I was doing Exercise 3.2 I on Ravi Vakil's notes on Algebraic Geometry: consider the map of sets $\phi: \mathbb{C}^2 \rightarrow \mathbb{A}_{\mathbb{Q}}^2$ defined as follows. $(z_1, z_2)$ is sent to the prime ideal of $\mathbb{Q}[x,y]$ consisting of polynomials vanishing at $(z_1, z_2)$.
I am confused about if the map is well defined or not. Suppose I take the point $(1,1) \in \mathbb{C}^2$. I feel like I could map it to $(x-1, y-1)$ or $(x-y)$ as they are both prime ideals in $\mathbb{Q}[x,y]$... I think I am missing something or not interpreting the question right or something. I would appreciate any help with this.

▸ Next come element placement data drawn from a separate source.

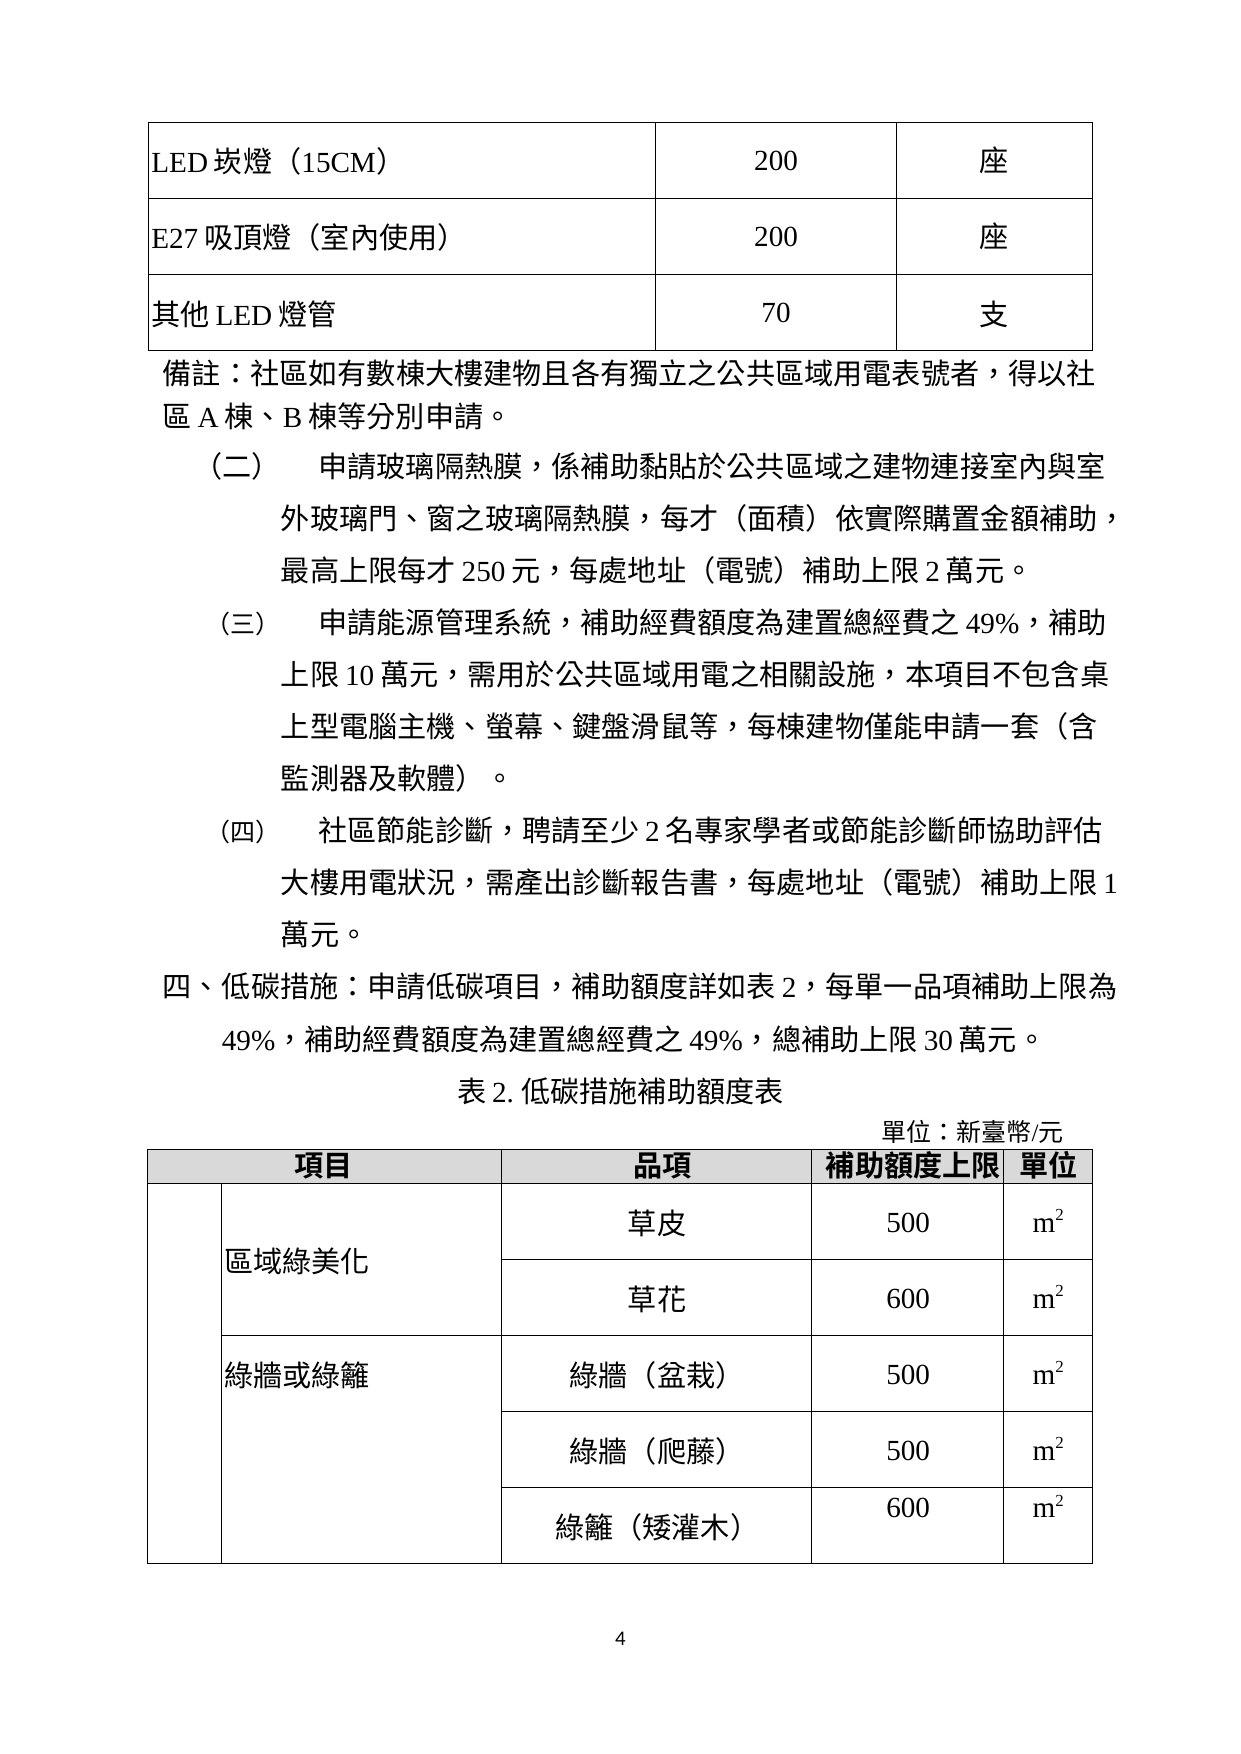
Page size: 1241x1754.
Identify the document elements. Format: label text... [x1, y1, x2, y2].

table_cell 其他LED燈管 [149, 275, 655, 350]
table_cell m2 [1004, 1488, 1092, 1563]
table_cell 綠牆（爬藤） [502, 1412, 811, 1487]
table_cell 區域綠美化 [222, 1184, 501, 1335]
table_cell 綠牆（盆栽） [502, 1336, 811, 1411]
list 申請能源管理系統，補助經費額度為建置總經費之49%，補助上限10萬元，需用於公共區域用電之相關設施，本項目不包含桌上型電腦主機、螢幕、鍵盤滑鼠等，每棟建物僅能申請一套（含監測器及軟體）。 [281, 592, 1122, 800]
table_cell 區域綠化類 [148, 1184, 221, 1563]
list 社區節能診斷，聘請至少2名專家學者或節能診斷師協助評估大樓用電狀況，需產出診斷報告書，每處地址（電號）補助上限1萬元。 [281, 800, 1122, 956]
table_cell m2 [1004, 1260, 1092, 1335]
list 申請玻璃隔熱膜，係補助黏貼於公共區域之建物連接室內與室外玻璃門、窗之玻璃隔熱膜，每才（面積）依實際購置金額補助，最高上限每才250元，每處地址（電號）補助上限2萬元。 [281, 435, 1122, 592]
table_cell 200 [656, 123, 896, 198]
list 單位：新臺幣/元 [118, 1112, 1063, 1149]
table_cell E27吸頂燈（室內使用） [149, 199, 655, 274]
table_cell 500 [812, 1412, 1003, 1487]
table_cell m2 [1004, 1336, 1092, 1411]
table_cell 70 [656, 275, 896, 350]
table_cell 綠籬（矮灌木） [502, 1488, 811, 1563]
table_cell 草皮 [502, 1184, 811, 1259]
table_header 品項 [502, 1150, 811, 1183]
table_cell 座 [897, 123, 1092, 198]
list 低碳措施：申請低碳項目，補助額度詳如表2，每單一品項補助上限為49%，補助經費額度為建置總經費之49%，總補助上限30萬元。 [162, 956, 1122, 1060]
table_cell 600 [812, 1260, 1003, 1335]
table_cell 500 [812, 1184, 1003, 1259]
table_cell 草花 [502, 1260, 811, 1335]
table_header 項目 [148, 1150, 501, 1183]
table_cell m2 [1004, 1184, 1092, 1259]
table_header 補助額度上限 [812, 1150, 1003, 1183]
table_header 單位 [1004, 1150, 1092, 1183]
table_cell 座 [897, 199, 1092, 274]
table_cell m2 [1004, 1412, 1092, 1487]
list 備註：社區如有數棟大樓建物且各有獨立之公共區域用電表號者，得以社區A棟、B棟等分別申請。 [162, 351, 1122, 435]
table_cell 600 [812, 1488, 1003, 1563]
table_cell 200 [656, 199, 896, 274]
list 表2. 低碳措施補助額度表 [118, 1060, 1122, 1112]
table_cell 500 [812, 1336, 1003, 1411]
table_cell 綠牆或綠籬 [222, 1336, 501, 1563]
table_cell 支 [897, 275, 1092, 350]
table_cell LED崁燈（15CM） [149, 123, 655, 198]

Thanks!
@you-sir-33433 has given you a good answer. But, if you haven't already, it might be worth noting that we can also consider this map as the morphism of affine schemes induced by the natural inclusion $\mathbb Q[x,y] \hookrightarrow \mathbb C[x,y]$ (which makes it immediate that this map is well-defined). To see this, observe that the morphism $\operatorname{Spec}\mathbb C[x,y] \rightarrow \operatorname{Spec}\mathbb Q[x,y]$ associated to inclusion is given by $\mathfrak p \mapsto \mathfrak p \cap \mathbb Q[x,y]$. So, the maximal ideal $\mathfrak m$ ideal of a point in $ p \in \mathbb C^2$ is sent to precisely the set of all elements of $\mathbb Q[x,y]$ which vanish at $p$.